(For lack of a better word, this is my disclaimer- Recently, I visited the 9/11 Memorial & Museum. Admittedly, I was extremely hesitant to visit the museum and relive that inconceivably awful day, and even more hesitant to actually write a blog post about it. My intentions for almostfreeNYC are to provide people living in/visiting NYC fun and inexpensive ideas on what to do, see, eat, etc., but to have a blog post about something so sensitive and heavy, didn’t initially seem appropriate. It was an extremely emotional visit and it still sits heavily with me weeks after visiting, and I expect that feeling will never go away. Even so, after reflecting on everything I had experienced at the Memorial & Museum, I think it’s important for everyone to see…for everyone to feel.)
The 9/11 Museum tells the ongoing story of September 11, beginning with events that predate that historical day (like the 1993 bombing of the World Trade Center), as well as chronicling both the immediate and ongoing events following 9/11. The museum itself has faced a great deal of controversy since the beginning stages of its creation, many opposing its location. The exhibition is seven stories below ground level at the bedrock foundation of the World Trade Center…an exceptionally haunting site that many argue should have been left untouched. Although the controversies over the museum extended its opening date many times, they obviously and ultimately prevailed with the hopes that the museum will teach its visitors about 9/11 and how it continues to affect the world, as well as honoring the victims that lost their lives in that very site.
The Museum consists of three main areas which include, Foundation Hall, the Historical Exhibition, and the Memorial exhibition. Foundation Hall includes the original, untouched wall of the original World Trade Center, referred to as “slurry wall”, which through its survival, serves as a metaphor for strength and resilience even through devastation. Also in Foundation Hall is the “Last Column”, standing at 36-feet high. During the days and weeks after 9/11, the column was used to post missing persons flyers, mementos, and memorial inscriptions that still remain on the artifact today. Other artifacts on the exhibition level include the “‘Survivors’ Stairs” (Vesey Street stair remnants), that hundreds of survivors used to escape the Twin Towers on 9/11.
The Historical Exhibition consists of three parts which include the events of the day, before 9/11, and after 9/11. Each part of the exhibit includes photographs, video, real-time audio recordings, archival news footage, and audio of personal interviews and testimonies. Essentially, it’s a timeline of before, during, and after 9/11 and the significant events that live within each one.

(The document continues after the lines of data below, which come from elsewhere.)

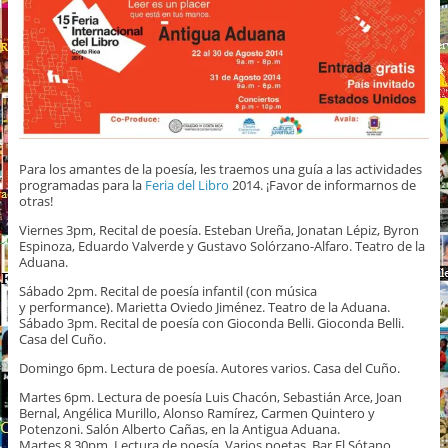
Para los amantes de la poesía, les traemos una guía a las actividades
programadas para la
Feria del Libro
2014. ¡Favor de informarnos de
otras!
Viernes 3pm, Recital de poesía. Esteban Ureña, Jonatan Lépiz, Byron
Espinoza, Eduardo Valverde y Gustavo Solórzano-Alfaro. Teatro de la
Aduana.
Sábado 2pm. Recital de poesía infantil (con música
y performance). Marietta Oviedo Jiménez. Teatro de la Aduana.
Sábado 3pm. Recital de poesía con Gioconda Belli. Gioconda Belli.
Casa del Cuño.
Domingo 6pm. Lectura de poesía. Autores varios. Casa del Cuño.
Martes 6pm. Lectura de poesía Luis Chacón, Sebastián Arce, Joan
Bernal, Angélica Murillo, Alonso Ramírez, Carmen Quintero y
Potenzoni. Salón Alberto Cañas, en la Antigua Aduana.
Martes 8.30pm. Lectura de poesía. Varios poetas. Bar El Sótano.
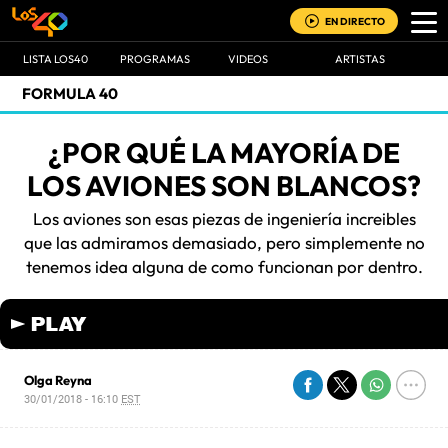
EN DIRECTO
LISTA LOS40
PROGRAMAS
VIDEOS
ARTISTAS
FORMULA 40
¿POR QUÉ LA MAYORÍA DE
LOS AVIONES SON BLANCOS?
Los aviones son esas piezas de ingeniería increibles
que las admiramos demasiado, pero simplemente no
tenemos idea alguna de como funcionan por dentro.
Olga Reyna
30/01/2018 - 16:10
EST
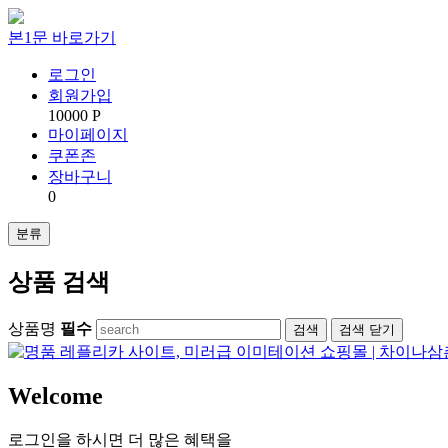
본1문 바로가기
로그인
회원가입
10000 P
마이페이지
쿠폰존
장바구니
0
분류
상품 검색
상품명
필수
검색
닫기
Welcome
로그인을 하시면 더 많은 혜택을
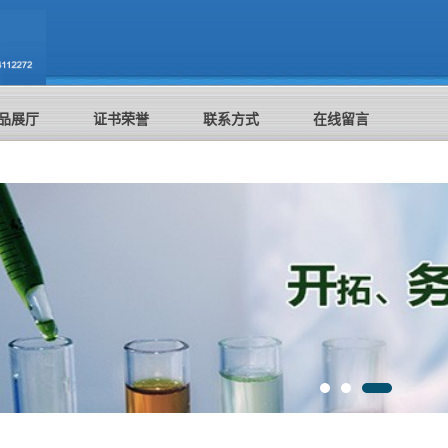
品展厅
证书荣誉
联系方式
在线留言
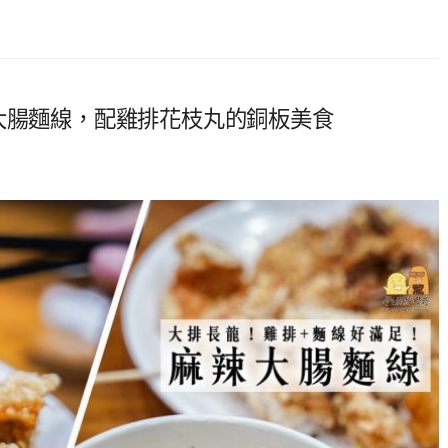
大腸麵線，配雞排花枝丸的銅板美食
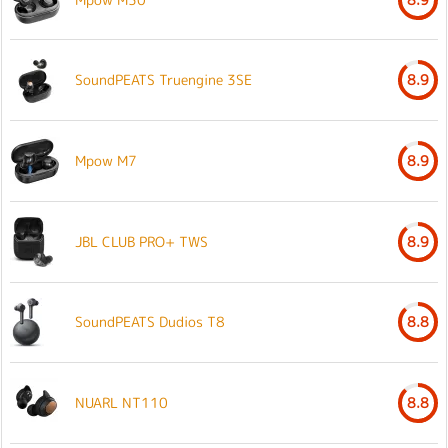
SoundPEATS Truengine 3SE
8.9
Mpow M7
8.9
JBL CLUB PRO+ TWS
8.9
SoundPEATS Dudios T8
8.8
NUARL NT110
8.8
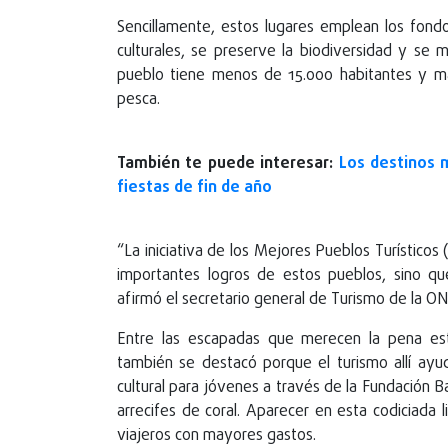
Sencillamente, estos lugares emplean los fond
culturales, se preserve la biodiversidad y se 
pueblo tiene menos de 15.000 habitantes y m
pesca.
También te puede interesar:
Los destinos m
fiestas de fin de año
“La iniciativa de los Mejores Pueblos Turísticos
importantes logros de estos pueblos, sino q
afirmó el secretario general de Turismo de la ONU
Entre las escapadas que merecen la pena es
también se destacó porque el turismo allí ayud
cultural para jóvenes a través de la Fundación 
arrecifes de coral. Aparecer en esta codiciada
viajeros con mayores gastos.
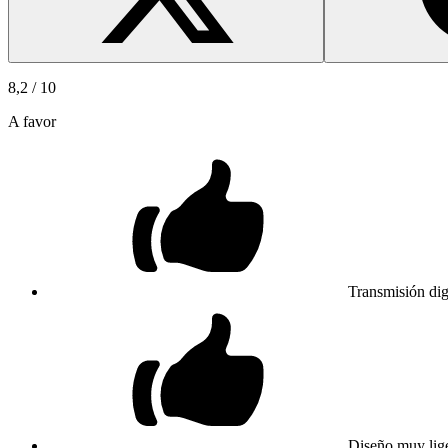
8,2
/ 10
A favor
Transmisión digi
Diseño muy lig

The last part of the Memorial & Museum, is the Memorial Exhibition, In Memoriam. The exhibition room commemorates the nearly 3,000 lives taken on 9/11 and the 1993 bombing of the World Trade Center. The room is lined with a portrait photograph of each victim, as well as a glass enclosed selection of some of the victims personal belongings and artifacts. An inner chamber in the room displays a movie-like presentation of the profiles, photographs, and audio recordings of individual victims. In Memoriam also includes touchscreen tables that allow visitors to find more information, photographs, and audio recordings from family members of each person.
I whole heartedly recommend visiting the Memorial & Museum. It’s hard, and you’ll leave with a heavy heart, but it’s a beautiful way to commemorate the events of that horrible day and the victims of 9/11.
The museum offers Free Admission Tuesdays (tickets can be purchased in advance here). If you don’t order them in advance, tickets are available on a first-come, first-served basis from 5pm-close every Tuesday. Regular admission is $24.